[Transcribed page contents]
┄┄┄┄┄┄┄┄┄┄

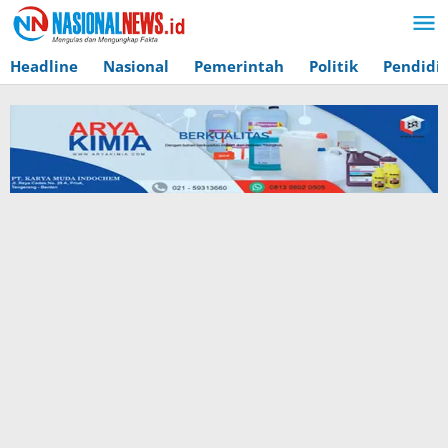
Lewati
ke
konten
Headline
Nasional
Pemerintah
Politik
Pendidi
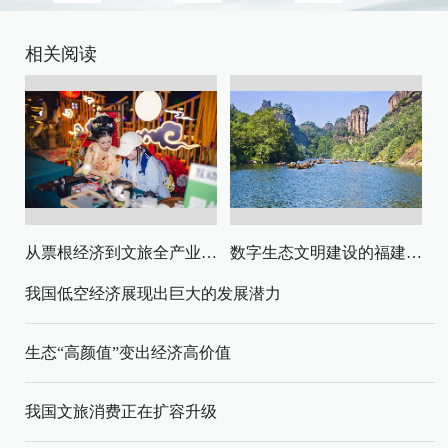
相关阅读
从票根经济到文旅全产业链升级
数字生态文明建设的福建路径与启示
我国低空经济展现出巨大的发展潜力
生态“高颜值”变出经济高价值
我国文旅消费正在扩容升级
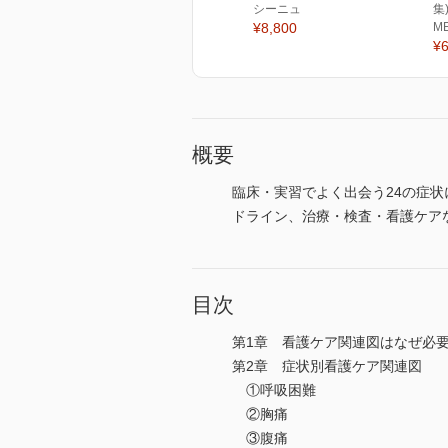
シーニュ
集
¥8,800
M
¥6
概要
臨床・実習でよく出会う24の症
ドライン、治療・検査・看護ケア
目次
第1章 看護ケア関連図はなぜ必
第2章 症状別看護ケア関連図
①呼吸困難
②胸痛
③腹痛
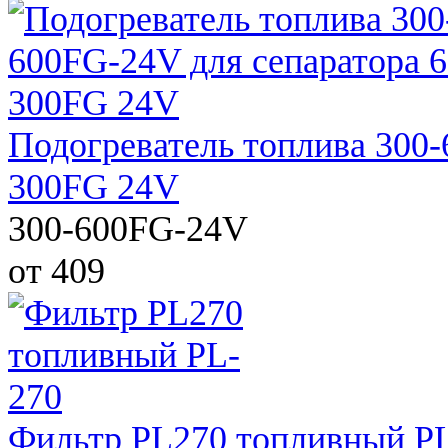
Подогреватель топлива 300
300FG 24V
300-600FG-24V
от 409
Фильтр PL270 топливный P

┄┄┄┄┄┄┄┄┄┄

Work item: Write out all of the lines above again, character for character, and leave the pictures out of your answer.

Response area:
Lewati
ke
konten
Headline
Nasional
Pemerintah
Politik
Pendidi
相关阅读
从票根经济到文旅全产业链升级
数字生态文明建设的福建路径与启示
我国低空经济展现出巨大的发展潜力
生态“高颜值”变出经济高价值
我国文旅消费正在扩容升级
シーニュ
集
¥8,800
M
¥6
概要
臨床・実習でよく出会う24の症
ドライン、治療・検査・看護ケア
目次
第1章 看護ケア関連図はなぜ必
第2章 症状別看護ケア関連図
①呼吸困難
②胸痛
③腹痛
Подогреватель топлива 300
300FG 24V
300-600FG-24V
от 409
Фильтр PL270 топливный P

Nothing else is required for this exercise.